La cour considère dès lors être en présence d’une action en revision, celle-ci étant par ailleurs introduite dans le délai légal.

En conséquence, elle modifie la mission de l’expert, aux fins de correspondre aux règles de ce type d’action.

Intérêt de la décision

Cette décision de la Cour du travail de Liège, div. Namur, applique très adéquatement à la matière la théorie factuelle de l’objet et de la cause de la demande, et ce eu égard à la jurisprudence développée par la Cour de cassation dans la dernière décennie.

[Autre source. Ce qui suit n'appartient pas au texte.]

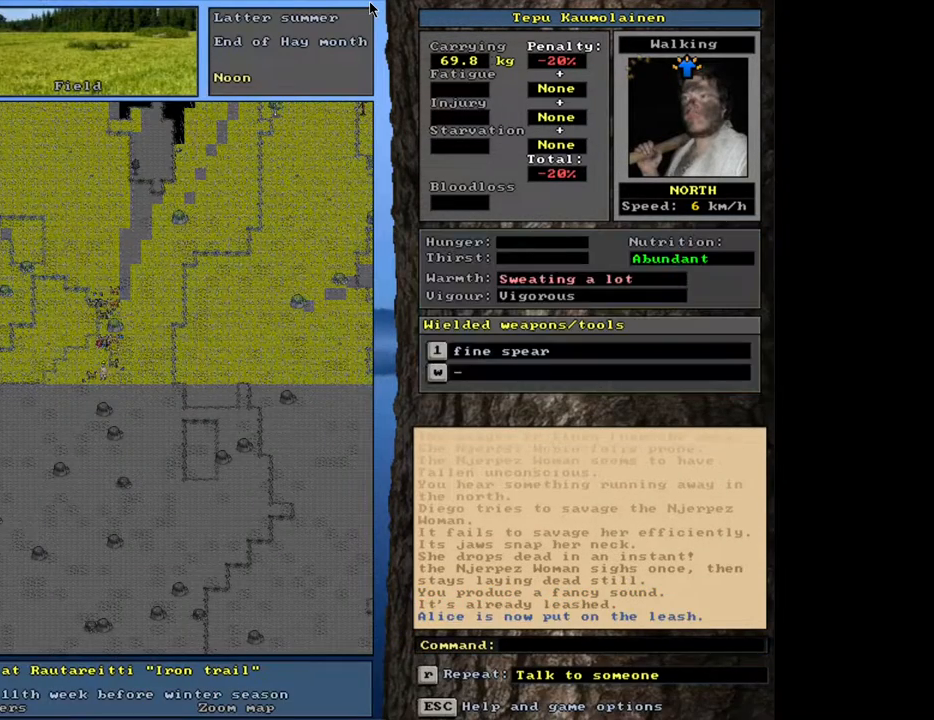
{"keys": ["ctrl_l", "num8"], "mouse": [], "events": [[333, "ctrl_l", "down"], [467, "num8", "down"]]}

La cour renvoie plus particulièrement à l’arrêt du 20 avril 2009 (S.08.0015.N). L’affaire visait une extension de demande au paiement d’arriérés de rémunération introduite au stade de l’appel, demande rejetée au motif qu’elle était issue de l’article 15 de la loi du 3 juillet 1978. La Cour de cassation avait censuré l’arrêt qui avait décidé cette demande prescrite, dans la mesure où il n’avait pas examiné les règles de prescription visées à l’article 26 du titre préliminaire du Code de procédure pénale. La Cour y avait expressément rappelé que le seul fait que les parties n’ont pas invoqué l’application d’une disposition légale déterminée ne signifie pas qu’elles ont exclu cette possibilité dans leurs conclusions.

L’on notera que dans la présente espèce, la cour a, tout en rappelant le caractère d’ordre public de la matière, considéré pouvoir requalifier l’action elle-même. Il s’agit dès lors d’une conception extensive de la jurisprudence ci-dessus.